UStar is an Android application that detects and tracks UOID (Underwater Optical Identification) tags using the device camera. UOID tags are optical markers used for underwater navigation. For example, a swimmer can pull out their phone underwater, open the UStar app, and the app will detect nearby UOID tags to show where to go and how far the destination is.
The app performs on-device machine learning to estimate both distance and orientation of the tag and displays the results directly in an ARCore overlay in real time.
- Detects and tracks UOID tags, which serve as underwater navigation markers.
- Enables swimmers and divers to understand their direction and distance to a target location by reading UOID tags placed underwater.
- Uses ML models to infer:
- Relative distance to the tag
- Viewing orientation of the tag (e.g., North, South, East, West)

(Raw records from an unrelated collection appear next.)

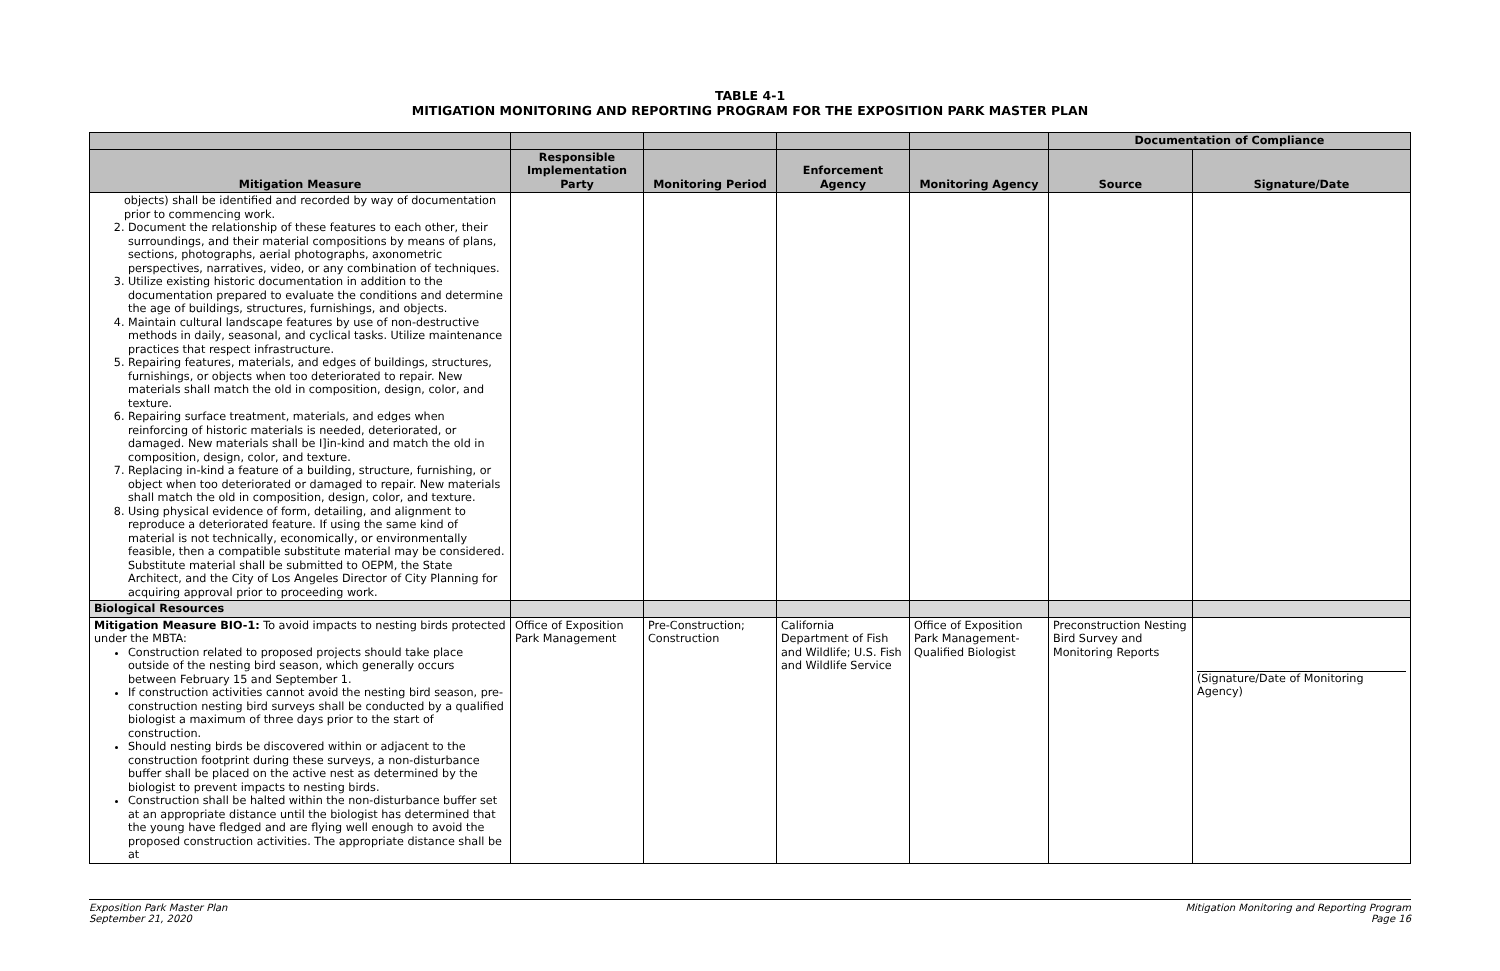TABLE 4-1
MITIGATION MONITORING AND REPORTING PROGRAM FOR THE EXPOSITION PARK MASTER PLAN
| | | | | | Documentation of Compliance | |
| --- | --- | --- | --- | --- | --- | --- |
| Mitigation Measure | Responsible Implementation Party | Monitoring Period | Enforcement Agency | Monitoring Agency | Source | Signature/Date |
| objects) shall be identified and recorded by way of documentation prior to commencing work. 2. Document the relationship of these features to each other, their surroundings, and their material compositions by means of plans, sections, photographs, aerial photographs, axonometric perspectives, narratives, video, or any combination of techniques. 3. Utilize existing historic documentation in addition to the documentation prepared to evaluate the conditions and determine the age of buildings, structures, furnishings, and objects. 4. Maintain cultural landscape features by use of non-destructive methods in daily, seasonal, and cyclical tasks. Utilize maintenance practices that respect infrastructure. 5. Repairing features, materials, and edges of buildings, structures, furnishings, or objects when too deteriorated to repair. New materials shall match the old in composition, design, color, and texture. 6. Repairing surface treatment, materials, and edges when reinforcing of historic materials is needed, deteriorated, or damaged. New materials shall be I]in-kind and match the old in composition, design, color, and texture. 7. Replacing in-kind a feature of a building, structure, furnishing, or object when too deteriorated or damaged to repair. New materials shall match the old in composition, design, color, and texture. 8. Using physical evidence of form, detailing, and alignment to reproduce a deteriorated feature. If using the same kind of material is not technically, economically, or environmentally feasible, then a compatible substitute material may be considered. Substitute material shall be submitted to OEPM, the State Architect, and the City of Los Angeles Director of City Planning for acquiring approval prior to proceeding work. | | | | | | |
| Biological Resources | | | | | | |
| Mitigation Measure BIO-1: To avoid impacts to nesting birds protected under the MBTA: Construction related to proposed projects should take place outside of the nesting bird season, which generally occurs between February 15 and September 1. If construction activities cannot avoid the nesting bird season, pre-construction nesting bird surveys shall be conducted by a qualified biologist a maximum of three days prior to the start of construction. Should nesting birds be discovered within or adjacent to the construction footprint during these surveys, a non-disturbance buffer shall be placed on the active nest as determined by the biologist to prevent impacts to nesting birds. Construction shall be halted within the non-disturbance buffer set at an appropriate distance until the biologist has determined that the young have fledged and are flying well enough to avoid the proposed construction activities. The appropriate distance shall be at | Office of Exposition Park Management | Pre-Construction; Construction | California Department of Fish and Wildlife; U.S. Fish and Wildlife Service | Office of Exposition Park Management-Qualified Biologist | Preconstruction Nesting Bird Survey and Monitoring Reports | (Signature/Date of Monitoring Agency) |
Exposition Park Master Plan
September 21, 2020
Mitigation Monitoring and Reporting Program
Page 16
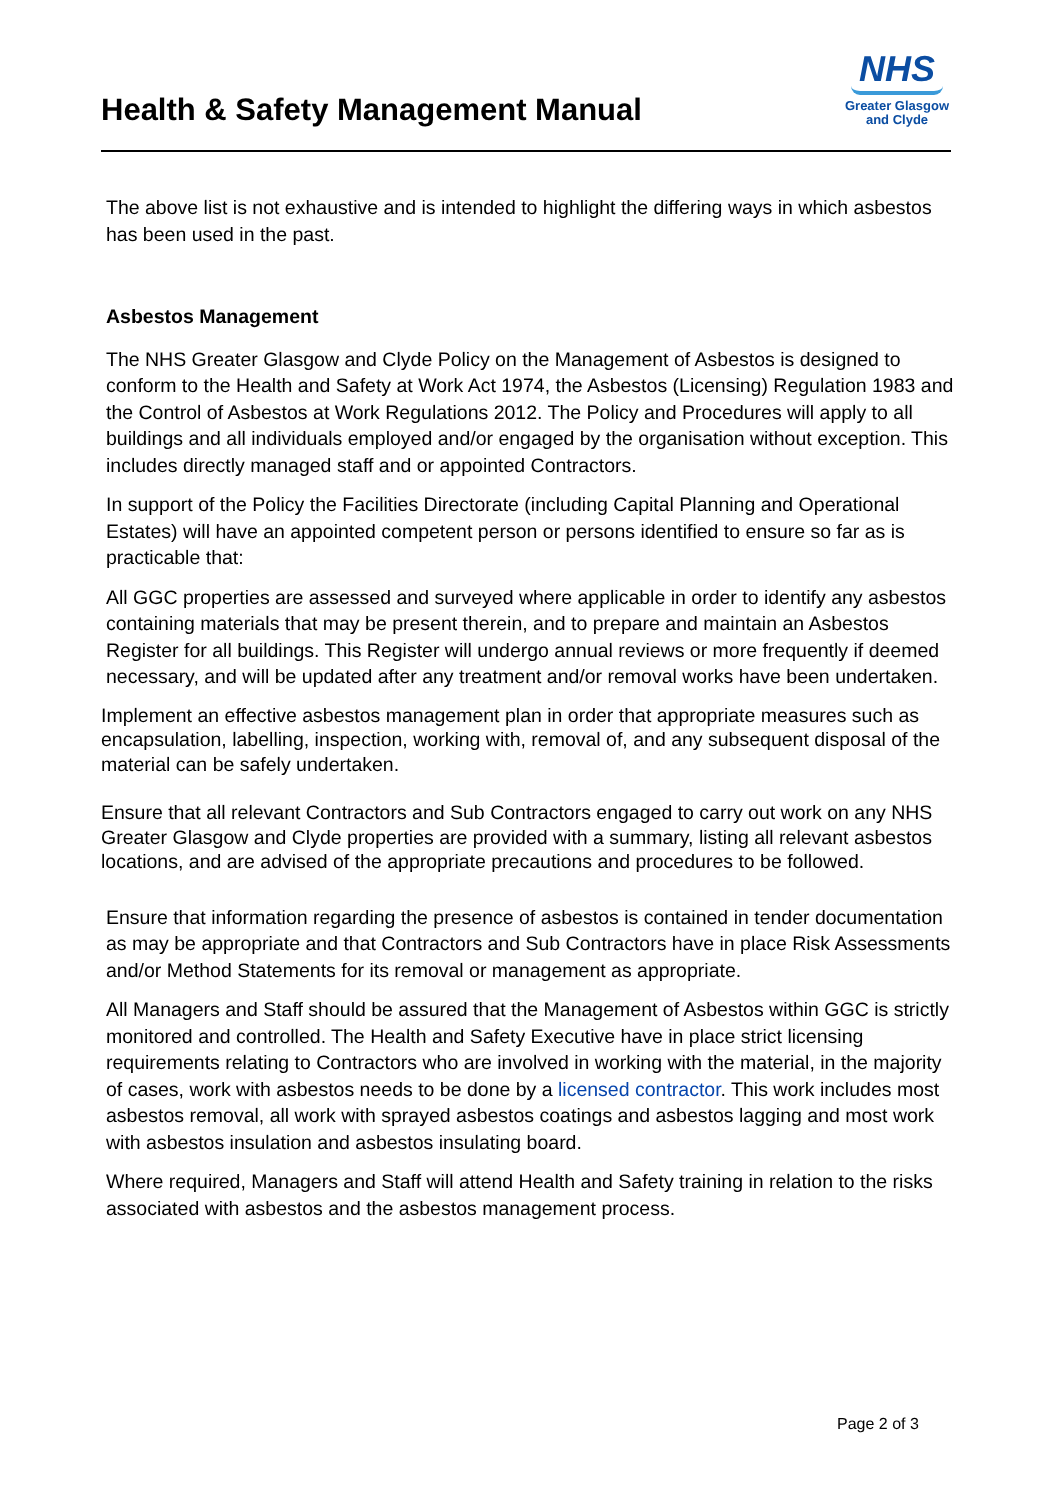Health & Safety Management Manual
NHS
Greater Glasgow
and Clyde
The above list is not exhaustive and is intended to highlight the differing ways in which asbestos has been used in the past.
Asbestos Management
The NHS Greater Glasgow and Clyde Policy on the Management of Asbestos is designed to conform to the Health and Safety at Work Act 1974, the Asbestos (Licensing) Regulation 1983 and the Control of Asbestos at Work Regulations 2012. The Policy and Procedures will apply to all buildings and all individuals employed and/or engaged by the organisation without exception. This includes directly managed staff and or appointed Contractors.
In support of the Policy the Facilities Directorate (including Capital Planning and Operational Estates) will have an appointed competent person or persons identified to ensure so far as is practicable that:
All GGC properties are assessed and surveyed where applicable in order to identify any asbestos containing materials that may be present therein, and to prepare and maintain an Asbestos Register for all buildings. This Register will undergo annual reviews or more frequently if deemed necessary, and will be updated after any treatment and/or removal works have been undertaken.
Implement an effective asbestos management plan in order that appropriate measures such as encapsulation, labelling, inspection, working with, removal of, and any subsequent disposal of the material can be safely undertaken.
Ensure that all relevant Contractors and Sub Contractors engaged to carry out work on any NHS Greater Glasgow and Clyde properties are provided with a summary, listing all relevant asbestos locations, and are advised of the appropriate precautions and procedures to be followed.
Ensure that information regarding the presence of asbestos is contained in tender documentation as may be appropriate and that Contractors and Sub Contractors have in place Risk Assessments and/or Method Statements for its removal or management as appropriate.
All Managers and Staff should be assured that the Management of Asbestos within GGC is strictly monitored and controlled. The Health and Safety Executive have in place strict licensing requirements relating to Contractors who are involved in working with the material, in the majority of cases, work with asbestos needs to be done by a licensed contractor. This work includes most asbestos removal, all work with sprayed asbestos coatings and asbestos lagging and most work with asbestos insulation and asbestos insulating board.
Where required, Managers and Staff will attend Health and Safety training in relation to the risks associated with asbestos and the asbestos management process.
Page 2 of 3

- Designed for stable recognition of UOID tag geometry and colored reference points.
- Real-time UOID distance estimation
- Real-time UOID orientation estimation
- Continuous camera preview
- Built-in AR overlay always active during tracking
- Ability to:
- Save the current frame
- Stop/resume tracking
- Switch between cameras
- Always-on ARCore overlay panel (“tablet”)
- Continuously displays:
- Current distance
- Current orientation
- Panel rotates dynamically based on device movement and camera pose
- Select any image from the device gallery
- Apply CycleGAN denoising to improve underwater visibility
- Run optical ranging and orientation models on the UOID tag within the picture
- View original and processed outputs side-by-side
- Settings page for configuration and local inference tools
- About page with version, release date, and developer information
- CycleGAN model for underwater image denoising and color correction
- ResNet-18 model for optical ranging (distance classification)
- ResNet-18 model for orientation classification (direction labeling)
- All models run fully on-device through PyTorch Mobile
- Kotlin
- Camera2 / SharedCamera API
- ARCore
- OpenGL ES 2.0
- PyTorch Android
- Material UI Components
- Clone the repository: git clone https://github.com//UStar.git
- Open the project in Android Studio.
- Place required .pt model files in the assets directory.
- Build and run on an ARCore-supported physical device.